To be clear, Nevada enjoys the same basic LLC benefits as the state of Florida, including personal liability protection, pass-through taxation, and management flexibility. However, if you are considering forming your LLC in Nevada, keep the following aspects in mind:

Additional Costs & Fees

Nevada tends to have higher incorporation and formation fees compared to other states. Additionally, if your business is ever involved in legal action, you may require legal assistance in addition to that of your in-state attorney.

Dual State Registration

If your business is operating in a single state, choosing to form elsewhere will require registering in both states. This includes ongoing filing for annual reports with accompanying fees for both states to remain active.

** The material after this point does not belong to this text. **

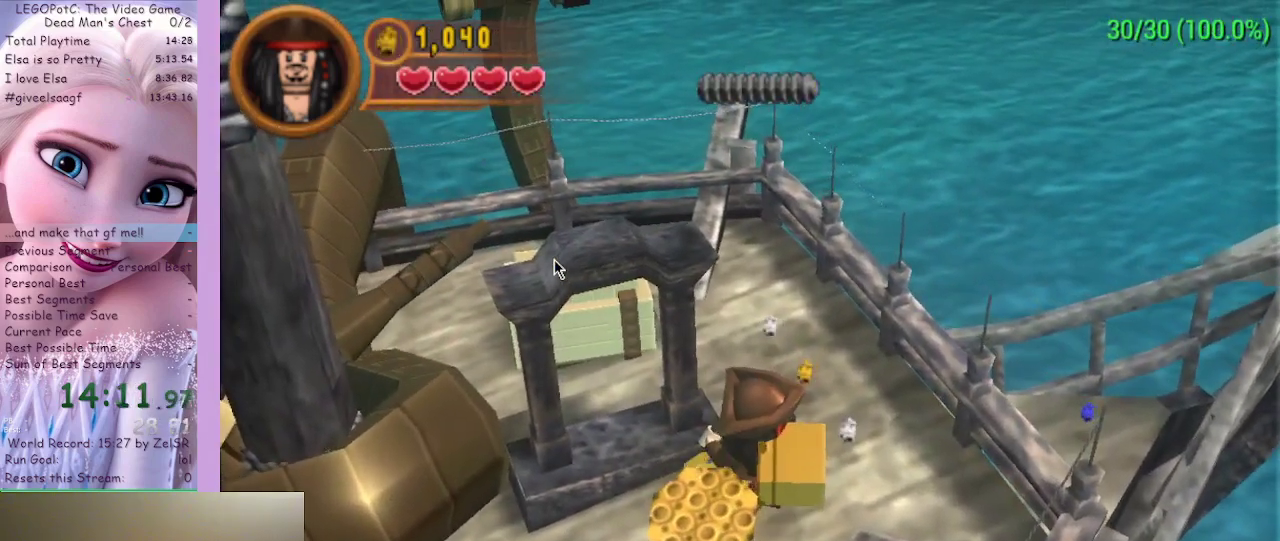
{"buttons": ["B"], "left_stick": "center", "right_stick": "center", "events": []}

Added Registered Agent Fees

Similar to registering in both states, you will need to maintain registered agents in both, as well. An additional registered agent will mean more costs and fees to remain in good standing with both states.

Benefits of a Florida LLC

A Florida LLC will offer your company many of the traditional benefits and more. For starters, LLCs are considered relatively easy to set up in comparison to an entity like a corporation, which tends to be more complicated. In comparison to Nevada, there a number of taxes that Florida businesses do not have to worry about, such as:

  • Franchise Tax
  • Gift Tax
  • Estate Tax
  • Corporation Shares Tax
  • Unitary Tax

Simple Management Structure

Compared to other entity types, Florida LLCs are simple to form and offer flexibility in management. There are no restrictions on the number of members your LLC can have. In addition, Florida allows for single-member LLCs, which is not an available option in most other states. Florida also allows for corporations or foreign individuals to own an LLC. The state of Florida offers the option of having your LLC managed by a designated manager that does not have to be a member of the LLC.

Pass-Through Classification

Limited liability companies enjoy a pass-through classification for taxes. This means that any profits of the company are passed on directly to the members. The members then report profits and losses on their own personal tax return. Additionally, LLC profits are not considered earned income and therefore not subject to self-employment tax. This method is in contrast to a corporation, in which profits are taxed as business income and then again as personal income.

Personal Liability Protection

LLCs offer their members personal liability protection from any debts incurred by the business. In most cases, member liability is limited to the amount initially invested into the company. Any member assets that are separate from that of the LLC, such as personal property or bank accounts, are protected from creditors.

If you form a single-member LLC in Florida, however, be aware that the Florida Supreme Court has defined a more limited asset protection for the entity. In a 2010 ruling, the court found that the owner’s assets could be seized to satisfy an unpaid creditor. With this in mind, you may want to consider adding an additional member to your Florida LLC to increase your personal asset protection.